Cleo raised an eyebrow. “You mean an active alcoholic almost twenty years my senior?”
“Pah!” Frank fell back against his chair as if shot. “But yes, that’s exactly what I mean,” he said, coming back to life.
“You didn’t pick someone like me.”
“No. Eleanor’s not like either of us.”
“How is she different?”
“You really don’t mind talking about her?”
“I’m curious.”
“Okay, well, Eleanor has this mother. She intimidated me at first actually because she just—she’s fierce. Fiercely loving. And Eleanor grew up in a house in the suburbs with a garden and something called a visitor’s couch and, you know, three different types of bird feeder.”
Cleo nodded. “The height of domesticity.”
“Exactly. And it wasn’t perfect—her parents divorced when she was young, and she had this weird relationship as a teenager with an older guy—but I could tell she felt safe in that house. She grew up feeling safe and fiercely loved.”
When he looked up, he was surprised to see that Cleo’s eyes had glazed with a thin film of tears. “That sounds nice,” she said quietly.

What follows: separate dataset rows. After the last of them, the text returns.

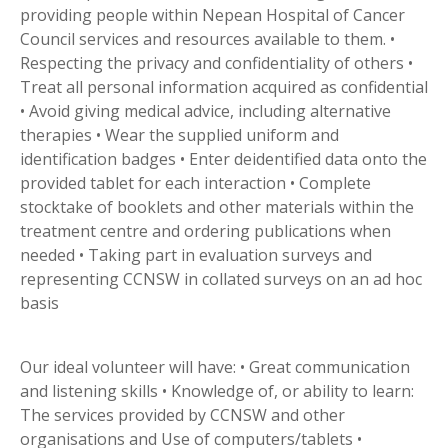
providing people within Nepean Hospital of Cancer
Council services and resources available to them. •
Respecting the privacy and confidentiality of others •
Treat all personal information acquired as confidential
• Avoid giving medical advice, including alternative
therapies • Wear the supplied uniform and
identification badges • Enter deidentified data onto the
provided tablet for each interaction • Complete
stocktake of booklets and other materials within the
treatment centre and ordering publications when
needed • Taking part in evaluation surveys and
representing CCNSW in collated surveys on an ad hoc
basis
Our ideal volunteer will have: • Great communication
and listening skills • Knowledge of, or ability to learn:
The services provided by CCNSW and other
organisations and Use of computers/tablets •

“And you and I didn’t get that, not because we didn’t deserve it, we just got dealt something else. But the people who did get that love, they grew up to be different from us. More secure. Maybe they’re not as shiny or successful as you and I feel we have to be. But it’s not because they’re not interesting. They just don’t feel they have to do the tap dance, you know? They don’t have to prove themselves all the time to be loved. Because they always were.”